代わりに、「家で解いたときは、何か見ながらだった?」「どの問題で解き方が思い出せなかった?」「時間が足りなかった問題はどれ?」「次はどんな条件で練習するとよさそう?」「もう一度、何も見ずに解いてみる?」といった声かけが役立ちます。
生徒を問い詰めるのではなく、家とテストの条件の違いを一緒に確認することが大切です。
本番で解けるか確認するチェックリスト
□ 教科書やノートを閉じて解いた
□ 解説を読んだ後、答えを閉じて解き直した
□ 翌日や数日後にも正解できた
□ 違う単元の問題を混ぜて解いた
□ 使う公式や文法を自分で判断できた
□ 時間を測って問題を解いた
□ 間違えた原因を具体的に分けた
□ 分からない問題を先生に質問した
□ テストと同じ時間で予想問題に取り組んだ
□ 見直しの時間を確保できた
7項目以上できていれば、家庭学習が“本番で使える練習”に近づいています。できていない項目から1つ選び、次のテスト勉強に加えましょう。
まとめ
「家ではできた」という感覚自体が間違いとは限りません。家庭学習では、教材・解説・問題の並びがヒントになることがあります。テストでは、自分で解法を判断し、時間内に再現する必要があります。
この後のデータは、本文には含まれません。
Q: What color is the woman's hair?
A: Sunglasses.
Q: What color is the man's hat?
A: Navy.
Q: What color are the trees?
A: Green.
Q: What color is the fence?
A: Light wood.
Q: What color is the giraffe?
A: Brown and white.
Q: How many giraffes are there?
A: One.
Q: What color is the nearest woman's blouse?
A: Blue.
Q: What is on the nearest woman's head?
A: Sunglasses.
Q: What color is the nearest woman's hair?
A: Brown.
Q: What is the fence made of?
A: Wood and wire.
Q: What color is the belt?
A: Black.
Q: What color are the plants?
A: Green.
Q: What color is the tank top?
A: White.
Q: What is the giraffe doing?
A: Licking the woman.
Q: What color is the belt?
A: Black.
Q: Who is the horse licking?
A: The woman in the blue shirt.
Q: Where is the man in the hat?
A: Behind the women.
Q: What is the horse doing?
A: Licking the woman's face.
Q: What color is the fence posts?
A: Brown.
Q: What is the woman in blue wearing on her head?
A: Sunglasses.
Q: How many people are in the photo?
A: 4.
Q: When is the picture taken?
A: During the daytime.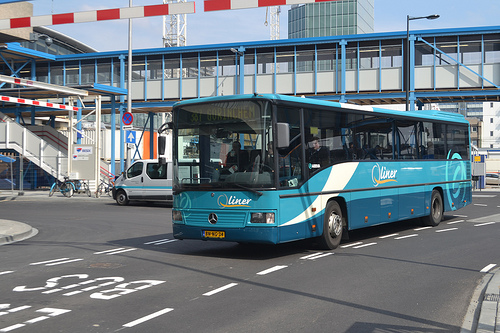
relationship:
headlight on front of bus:
[263, 212, 275, 225] [169, 87, 463, 254]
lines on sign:
[123, 114, 131, 124] [120, 109, 132, 126]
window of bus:
[169, 98, 280, 188] [169, 87, 463, 254]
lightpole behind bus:
[406, 12, 441, 108] [169, 87, 463, 254]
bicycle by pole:
[48, 180, 75, 195] [104, 80, 156, 289]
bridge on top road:
[14, 39, 495, 116] [0, 186, 499, 332]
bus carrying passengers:
[169, 87, 463, 254] [298, 112, 434, 158]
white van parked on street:
[109, 158, 173, 205] [0, 199, 177, 243]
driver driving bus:
[252, 137, 289, 187] [149, 51, 499, 288]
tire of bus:
[321, 197, 345, 250] [169, 87, 463, 254]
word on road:
[10, 271, 165, 307] [0, 188, 498, 331]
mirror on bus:
[276, 122, 291, 148] [159, 93, 481, 239]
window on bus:
[171, 105, 276, 182] [159, 93, 481, 239]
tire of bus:
[321, 206, 345, 246] [158, 87, 478, 258]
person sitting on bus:
[223, 139, 244, 173] [169, 87, 463, 254]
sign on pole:
[115, 105, 142, 128] [100, 25, 152, 90]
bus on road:
[169, 87, 463, 254] [0, 188, 498, 331]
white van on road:
[109, 158, 224, 206] [92, 209, 142, 233]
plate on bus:
[204, 230, 227, 239] [169, 87, 463, 254]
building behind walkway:
[283, 0, 384, 40] [51, 26, 484, 106]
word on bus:
[369, 162, 399, 184] [169, 87, 463, 254]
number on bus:
[179, 105, 263, 126] [169, 87, 463, 254]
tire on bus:
[321, 197, 345, 250] [169, 87, 463, 254]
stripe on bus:
[287, 157, 364, 222] [169, 87, 463, 254]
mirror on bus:
[272, 120, 289, 150] [169, 87, 463, 254]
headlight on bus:
[263, 212, 275, 225] [169, 87, 463, 254]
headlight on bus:
[246, 210, 277, 226] [167, 92, 439, 236]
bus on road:
[156, 92, 474, 250] [26, 239, 478, 322]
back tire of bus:
[421, 187, 446, 229] [169, 87, 463, 254]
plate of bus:
[200, 226, 227, 240] [169, 87, 463, 254]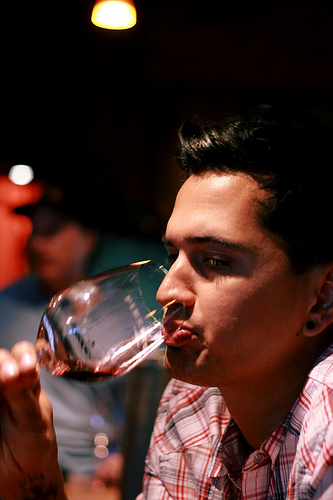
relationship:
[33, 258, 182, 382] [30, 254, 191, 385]
nearly empty glass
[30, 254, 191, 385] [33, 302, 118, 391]
glass of wine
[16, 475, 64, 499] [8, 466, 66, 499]
tattoo on wrist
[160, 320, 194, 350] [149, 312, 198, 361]
lips taking sip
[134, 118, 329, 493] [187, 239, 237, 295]
man left eye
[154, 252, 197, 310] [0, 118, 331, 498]
nose of man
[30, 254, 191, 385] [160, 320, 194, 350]
glass on mouth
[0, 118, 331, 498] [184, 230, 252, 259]
man black eyebrow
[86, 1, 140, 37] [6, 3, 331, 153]
light on ceiling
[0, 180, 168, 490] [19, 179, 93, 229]
man wearing cap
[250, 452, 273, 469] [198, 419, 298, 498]
button on collar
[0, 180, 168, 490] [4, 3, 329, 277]
man in back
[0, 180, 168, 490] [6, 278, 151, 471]
man wearing shirt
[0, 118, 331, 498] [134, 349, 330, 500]
man wearing shirt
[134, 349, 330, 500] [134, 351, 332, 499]
shirt has stripes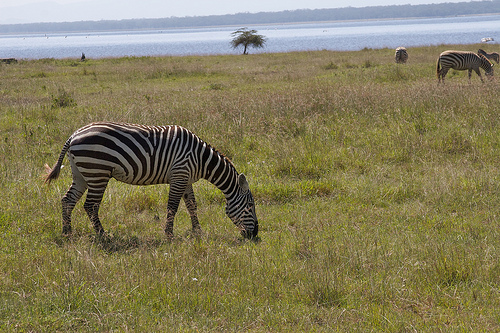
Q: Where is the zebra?
A: In the grass.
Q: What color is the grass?
A: Green.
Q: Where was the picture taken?
A: In a field.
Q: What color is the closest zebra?
A: Black and white.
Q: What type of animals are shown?
A: Zebras.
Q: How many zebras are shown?
A: 4.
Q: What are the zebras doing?
A: Eating.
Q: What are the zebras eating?
A: Grass.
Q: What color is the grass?
A: Brown and green.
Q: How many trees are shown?
A: 1.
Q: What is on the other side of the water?
A: Hills.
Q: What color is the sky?
A: Light blue.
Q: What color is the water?
A: Blue.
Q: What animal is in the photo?
A: Zebra.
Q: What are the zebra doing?
A: Grazing.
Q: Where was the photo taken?
A: In the open plains.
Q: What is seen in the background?
A: Water.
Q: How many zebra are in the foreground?
A: 1.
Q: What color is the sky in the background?
A: Blue.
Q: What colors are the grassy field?
A: Green and brown.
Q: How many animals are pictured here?
A: Four.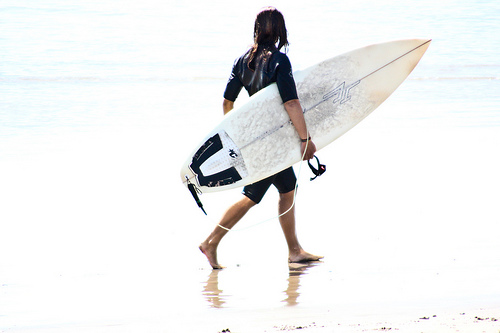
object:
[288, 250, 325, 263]
left foot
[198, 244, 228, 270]
right foot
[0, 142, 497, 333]
beach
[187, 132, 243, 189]
zline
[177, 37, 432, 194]
surfboard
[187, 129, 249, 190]
bottom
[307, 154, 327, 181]
sunglasses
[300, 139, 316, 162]
hand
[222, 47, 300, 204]
wetsuit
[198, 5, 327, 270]
guy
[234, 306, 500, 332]
sand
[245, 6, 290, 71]
hair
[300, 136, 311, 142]
wristband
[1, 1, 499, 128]
water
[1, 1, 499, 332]
photo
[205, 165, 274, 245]
legs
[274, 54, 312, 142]
arm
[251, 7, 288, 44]
head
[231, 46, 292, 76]
shoulders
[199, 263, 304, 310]
shadows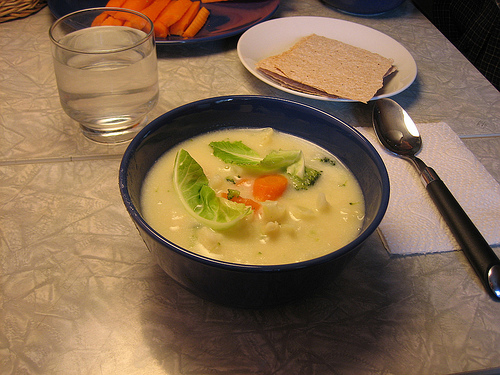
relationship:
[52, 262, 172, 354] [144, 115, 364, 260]
table has food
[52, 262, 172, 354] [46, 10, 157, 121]
table has drink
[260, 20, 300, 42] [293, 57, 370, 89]
saucer has bread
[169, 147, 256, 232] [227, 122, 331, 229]
appetizer in soup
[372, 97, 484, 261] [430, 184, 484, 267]
spoon has a black handle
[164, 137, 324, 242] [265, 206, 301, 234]
soup has noodles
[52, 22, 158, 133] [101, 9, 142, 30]
water in a glass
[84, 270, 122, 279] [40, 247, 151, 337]
line on a table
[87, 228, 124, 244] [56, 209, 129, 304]
line on a table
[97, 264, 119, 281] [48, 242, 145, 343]
line on a table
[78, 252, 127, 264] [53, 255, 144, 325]
line on a table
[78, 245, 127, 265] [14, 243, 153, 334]
line on a table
「分かる」「一人で解ける」「本番で使える」は、それぞれ別の段階です。答えを閉じた解き直し、時間を空けた再確認、時間制限のある混合問題が、その差を埋める練習になります。
テストで解けなかったときは、努力不足と決めつけず、練習の条件を見直してみてください。生徒自身も、保護者の方も、責める必要はありません。少しずつ練習の形を変えていけば、必ず改善に近づいていきます。